Source data:
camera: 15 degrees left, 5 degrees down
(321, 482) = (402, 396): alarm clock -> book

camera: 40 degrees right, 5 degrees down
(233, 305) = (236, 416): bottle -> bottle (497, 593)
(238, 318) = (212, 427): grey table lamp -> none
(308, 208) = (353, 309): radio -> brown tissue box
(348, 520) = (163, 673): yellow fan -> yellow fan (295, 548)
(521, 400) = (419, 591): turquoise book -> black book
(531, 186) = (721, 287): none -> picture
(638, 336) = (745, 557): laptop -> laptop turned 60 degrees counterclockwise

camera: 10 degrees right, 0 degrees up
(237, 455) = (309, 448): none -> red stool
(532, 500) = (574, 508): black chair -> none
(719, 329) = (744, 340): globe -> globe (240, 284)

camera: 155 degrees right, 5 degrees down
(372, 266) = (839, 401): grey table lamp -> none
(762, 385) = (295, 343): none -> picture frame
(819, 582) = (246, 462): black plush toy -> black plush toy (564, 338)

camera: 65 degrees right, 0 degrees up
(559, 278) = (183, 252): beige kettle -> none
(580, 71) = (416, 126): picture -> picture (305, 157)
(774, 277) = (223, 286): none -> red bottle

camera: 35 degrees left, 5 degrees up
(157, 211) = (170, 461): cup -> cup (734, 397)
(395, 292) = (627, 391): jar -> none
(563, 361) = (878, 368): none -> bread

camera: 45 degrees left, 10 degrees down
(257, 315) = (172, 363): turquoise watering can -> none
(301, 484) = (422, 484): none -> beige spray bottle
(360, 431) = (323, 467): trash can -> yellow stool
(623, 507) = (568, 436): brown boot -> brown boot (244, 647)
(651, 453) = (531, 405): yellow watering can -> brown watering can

Instructions for the task:
Every line that holds the word "picture" should be copied from the records.

Problem solution:
(531, 186) = (721, 287): none -> picture
(762, 385) = (295, 343): none -> picture frame
(580, 71) = (416, 126): picture -> picture (305, 157)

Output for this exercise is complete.